19/08/2019
Especialistas expõem que sistema foi desorganizado com falta de incentivo do setor público e que levou ao fechamento de leitos e de hospitais
A extinção de leitos e hospitais causou um grande retrocesso na qualidade do atendimento de pacientes com transtorno mental e dependentes de álcool e drogas no Estado, segundo o diagnóstico feito por vários especialistas em audiência pública realizada pela Comissão de Saúde Pública da Assembleia Legislativa do Paraná (Alep) nesta segunda-feira (19).
A avaliação dos médicos indica que a desativação de hospitais e de serviços ambulatoriais, bem como a redução dos leitos disponíveis, preconizada num modelo que desencorajou a internação psiquiátrica, desorganizou as ações em saúde mental.
“É uma verdadeira loucura esta psiquiatria que fizeram aí”, afirmou o presidente da Associação Paranaense de Psiquiatria, Prof.

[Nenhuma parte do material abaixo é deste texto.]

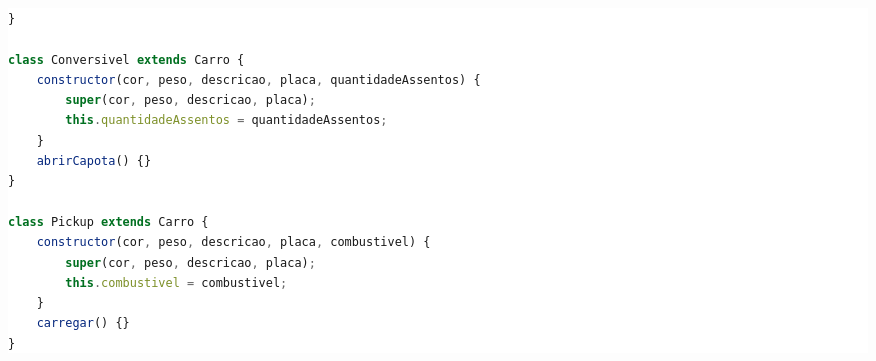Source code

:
 ```javascript
}

class Conversivel extends Carro {
    constructor(cor, peso, descricao, placa, quantidadeAssentos) {
        super(cor, peso, descricao, placa);
        this.quantidadeAssentos = quantidadeAssentos;
    }
    abrirCapota() {}
}

class Pickup extends Carro {
    constructor(cor, peso, descricao, placa, combustivel) {
        super(cor, peso, descricao, placa);
        this.combustivel = combustivel;
    }
    carregar() {}
}
```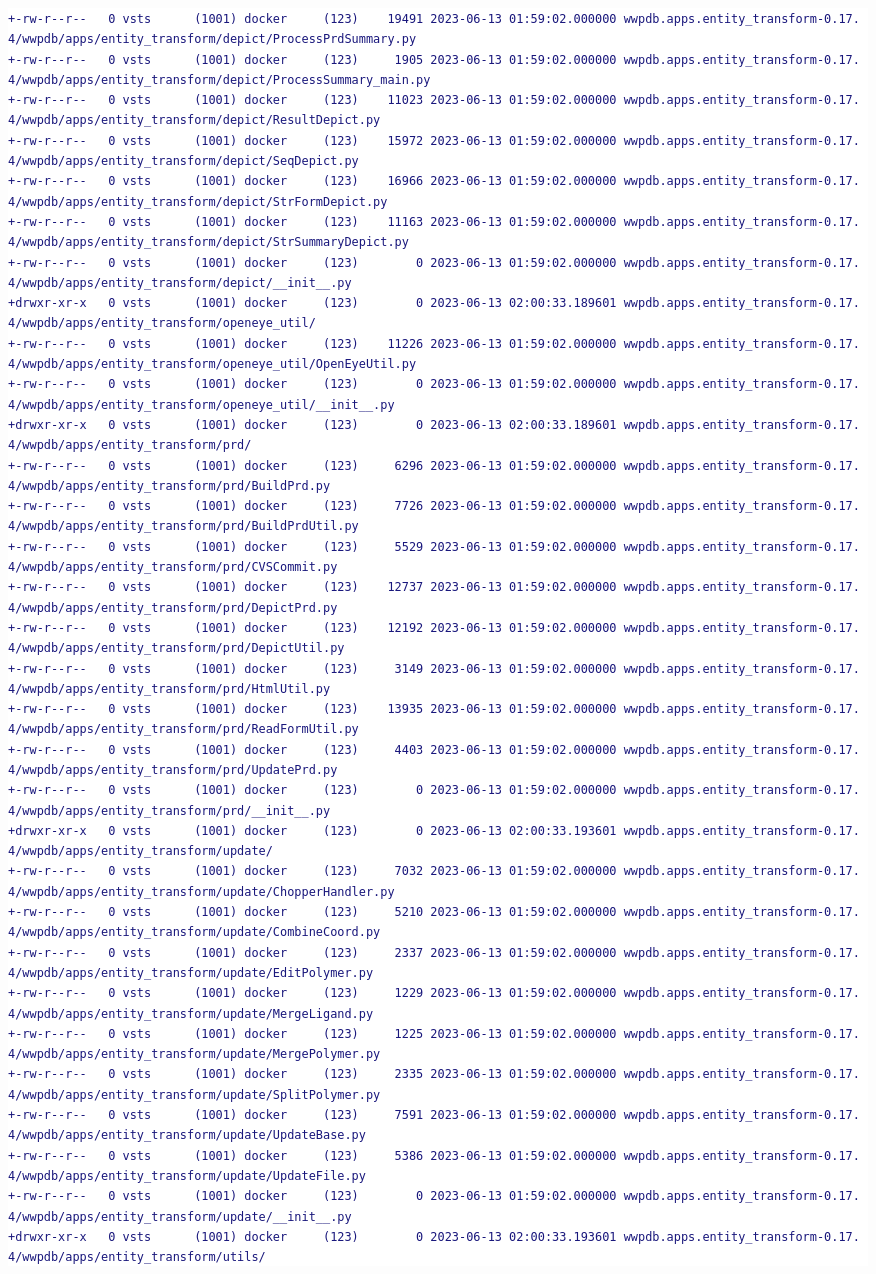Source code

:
 ```diff
+-rw-r--r--   0 vsts      (1001) docker     (123)    19491 2023-06-13 01:59:02.000000 wwpdb.apps.entity_transform-0.17.4/wwpdb/apps/entity_transform/depict/ProcessPrdSummary.py
+-rw-r--r--   0 vsts      (1001) docker     (123)     1905 2023-06-13 01:59:02.000000 wwpdb.apps.entity_transform-0.17.4/wwpdb/apps/entity_transform/depict/ProcessSummary_main.py
+-rw-r--r--   0 vsts      (1001) docker     (123)    11023 2023-06-13 01:59:02.000000 wwpdb.apps.entity_transform-0.17.4/wwpdb/apps/entity_transform/depict/ResultDepict.py
+-rw-r--r--   0 vsts      (1001) docker     (123)    15972 2023-06-13 01:59:02.000000 wwpdb.apps.entity_transform-0.17.4/wwpdb/apps/entity_transform/depict/SeqDepict.py
+-rw-r--r--   0 vsts      (1001) docker     (123)    16966 2023-06-13 01:59:02.000000 wwpdb.apps.entity_transform-0.17.4/wwpdb/apps/entity_transform/depict/StrFormDepict.py
+-rw-r--r--   0 vsts      (1001) docker     (123)    11163 2023-06-13 01:59:02.000000 wwpdb.apps.entity_transform-0.17.4/wwpdb/apps/entity_transform/depict/StrSummaryDepict.py
+-rw-r--r--   0 vsts      (1001) docker     (123)        0 2023-06-13 01:59:02.000000 wwpdb.apps.entity_transform-0.17.4/wwpdb/apps/entity_transform/depict/__init__.py
+drwxr-xr-x   0 vsts      (1001) docker     (123)        0 2023-06-13 02:00:33.189601 wwpdb.apps.entity_transform-0.17.4/wwpdb/apps/entity_transform/openeye_util/
+-rw-r--r--   0 vsts      (1001) docker     (123)    11226 2023-06-13 01:59:02.000000 wwpdb.apps.entity_transform-0.17.4/wwpdb/apps/entity_transform/openeye_util/OpenEyeUtil.py
+-rw-r--r--   0 vsts      (1001) docker     (123)        0 2023-06-13 01:59:02.000000 wwpdb.apps.entity_transform-0.17.4/wwpdb/apps/entity_transform/openeye_util/__init__.py
+drwxr-xr-x   0 vsts      (1001) docker     (123)        0 2023-06-13 02:00:33.189601 wwpdb.apps.entity_transform-0.17.4/wwpdb/apps/entity_transform/prd/
+-rw-r--r--   0 vsts      (1001) docker     (123)     6296 2023-06-13 01:59:02.000000 wwpdb.apps.entity_transform-0.17.4/wwpdb/apps/entity_transform/prd/BuildPrd.py
+-rw-r--r--   0 vsts      (1001) docker     (123)     7726 2023-06-13 01:59:02.000000 wwpdb.apps.entity_transform-0.17.4/wwpdb/apps/entity_transform/prd/BuildPrdUtil.py
+-rw-r--r--   0 vsts      (1001) docker     (123)     5529 2023-06-13 01:59:02.000000 wwpdb.apps.entity_transform-0.17.4/wwpdb/apps/entity_transform/prd/CVSCommit.py
+-rw-r--r--   0 vsts      (1001) docker     (123)    12737 2023-06-13 01:59:02.000000 wwpdb.apps.entity_transform-0.17.4/wwpdb/apps/entity_transform/prd/DepictPrd.py
+-rw-r--r--   0 vsts      (1001) docker     (123)    12192 2023-06-13 01:59:02.000000 wwpdb.apps.entity_transform-0.17.4/wwpdb/apps/entity_transform/prd/DepictUtil.py
+-rw-r--r--   0 vsts      (1001) docker     (123)     3149 2023-06-13 01:59:02.000000 wwpdb.apps.entity_transform-0.17.4/wwpdb/apps/entity_transform/prd/HtmlUtil.py
+-rw-r--r--   0 vsts      (1001) docker     (123)    13935 2023-06-13 01:59:02.000000 wwpdb.apps.entity_transform-0.17.4/wwpdb/apps/entity_transform/prd/ReadFormUtil.py
+-rw-r--r--   0 vsts      (1001) docker     (123)     4403 2023-06-13 01:59:02.000000 wwpdb.apps.entity_transform-0.17.4/wwpdb/apps/entity_transform/prd/UpdatePrd.py
+-rw-r--r--   0 vsts      (1001) docker     (123)        0 2023-06-13 01:59:02.000000 wwpdb.apps.entity_transform-0.17.4/wwpdb/apps/entity_transform/prd/__init__.py
+drwxr-xr-x   0 vsts      (1001) docker     (123)        0 2023-06-13 02:00:33.193601 wwpdb.apps.entity_transform-0.17.4/wwpdb/apps/entity_transform/update/
+-rw-r--r--   0 vsts      (1001) docker     (123)     7032 2023-06-13 01:59:02.000000 wwpdb.apps.entity_transform-0.17.4/wwpdb/apps/entity_transform/update/ChopperHandler.py
+-rw-r--r--   0 vsts      (1001) docker     (123)     5210 2023-06-13 01:59:02.000000 wwpdb.apps.entity_transform-0.17.4/wwpdb/apps/entity_transform/update/CombineCoord.py
+-rw-r--r--   0 vsts      (1001) docker     (123)     2337 2023-06-13 01:59:02.000000 wwpdb.apps.entity_transform-0.17.4/wwpdb/apps/entity_transform/update/EditPolymer.py
+-rw-r--r--   0 vsts      (1001) docker     (123)     1229 2023-06-13 01:59:02.000000 wwpdb.apps.entity_transform-0.17.4/wwpdb/apps/entity_transform/update/MergeLigand.py
+-rw-r--r--   0 vsts      (1001) docker     (123)     1225 2023-06-13 01:59:02.000000 wwpdb.apps.entity_transform-0.17.4/wwpdb/apps/entity_transform/update/MergePolymer.py
+-rw-r--r--   0 vsts      (1001) docker     (123)     2335 2023-06-13 01:59:02.000000 wwpdb.apps.entity_transform-0.17.4/wwpdb/apps/entity_transform/update/SplitPolymer.py
+-rw-r--r--   0 vsts      (1001) docker     (123)     7591 2023-06-13 01:59:02.000000 wwpdb.apps.entity_transform-0.17.4/wwpdb/apps/entity_transform/update/UpdateBase.py
+-rw-r--r--   0 vsts      (1001) docker     (123)     5386 2023-06-13 01:59:02.000000 wwpdb.apps.entity_transform-0.17.4/wwpdb/apps/entity_transform/update/UpdateFile.py
+-rw-r--r--   0 vsts      (1001) docker     (123)        0 2023-06-13 01:59:02.000000 wwpdb.apps.entity_transform-0.17.4/wwpdb/apps/entity_transform/update/__init__.py
+drwxr-xr-x   0 vsts      (1001) docker     (123)        0 2023-06-13 02:00:33.193601 wwpdb.apps.entity_transform-0.17.4/wwpdb/apps/entity_transform/utils/
```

Osmar Ratzke, que atua há 50 anos no setor e, neste período, testemunhou a criação e a desativação de diferentes serviços públicos em saúde mental no Paraná.
“A psiquiatria é atendimento ambulatorial. Um bom ambulatório resolve 90% dos casos. Internação vira exceção”, disse Ratzke. Ele afirmou que a mudança de paradigma começou em 1992, com o desmonte de hospitais e a redução de leitos. A mudança, que ele atribui a “questões ideológicas”, levou à “liquidação dos ambulatórios”.
Foram então criados os CAPS (Centros de Atendimento Psico-Social) para substituir hospitais e ambulatórios, a partir da lei federal 10.216/2001, “mas eles não funcionam como a gente gostaria que fosse”. Segundo o psiquiatra, os CAPS são muito mais caros que os antigos ambulatórios, o que reduz a viabilidade financeira do sistema.
De acordo com ele, nos últimos anos foram desativados 2.413 leitos de saúde mental no Paraná. Restam 1.906 leitos para 11 milhões de habitantes, proporção bem inferior à recomendada pela Organização Mundial de Saúde (OMS). O resultado, diz, foi o aumento do número de suicídios e da dependência química.
A “questão ideológica” a que se referiu Ratzke está associada às denúncias de especialistas de que os antigos hospitais psiquiátricos violavam os direitos dos pacientes, com maus tratos e procedimentos abusivos.
O Dr. Ricardo Sbalqueiro, médico do Hospital San Julian, de Piraquara, exibiu pesquisas internacionais correlacionando a redução do número de leitos – e de internações – com o aumento da população carcerária em vários países europeus e nos Estados Unidos. Nesse caso, reduzir os gastos com hospitais psiquiátricos também seria economicamente contraproducente, ao gerar aumento de despesas com presídios. No Brasil, a queda da oferta de leitos, afirmou Sbalqueiro, também está associada à elevação das taxas de suicídio. Nos países pesquisados (citou Itália, Alemanha, Inglaterra e Noruega), vem se ampliando o numero de presos com transtorno mental.
“É preciso estancar a sangria representada pelo fechamento de leitos”, disse por sua vez Charles London, diretor da Femipa (Federação das Associações das Santas Casas e Hospitais Filantrópicos do Paraná). Também se manifestaram os médicos Sivan Mauer, integrante da Câmara Técnica de Psiquiatria do Conselho Regional de Medicina do Paraná, e Paulo Fernando de Moraes Nicolau, diretor do Departamento de Psiquiatria da Fehospar (Federação dos Hospitais e Estabelecimentos de Serviços de Saúde no Estado do Paraná.
Vários dos participantes – incluindo o representante da Secretaria estadual da Saúde – mencionaram ainda que são insuficientes os recursos liberados pelo Ministério da Saúde.
Ao final da audiência, o deputado Arilson Chiorato (PT) disse ser essencial aprofundar o debate e enfatizou que os hospitais e representantes do setor podem contar com o apoio da Comissão de Saúde da Assembleia.
O deputado Michele Caputo (PSDB) lembrou que em seu período como secretário de Saúde (entre 2011 e 2018) o Ministério da Saúde determinou que o Estado só receberia recursos para implantar os CAPS se comprovasse a extinção de leitos psiquiátricos. Caputo defendeu a suplementação emergencial e o reajuste da tabela SUS para os leitos psiquiátricos, além da regularização de repasses para toda a rede hospitalar. O deputado propôs ainda a reativação, em caráter emergencial, do Grupo Técnico Saúde Mental/Psiquiatria de apoio à Comissão de Saúde da Assembleia.
O presidente da Comissão de Saúde, deputado Dr. Batista (PMN), anunciou ao final da audiência que o colegiado intensificará o debate sobre a saúde mental, buscando ainda a participação do Ministério da Saúde, do Ministério Público e representantes de todos os segmentos interessados.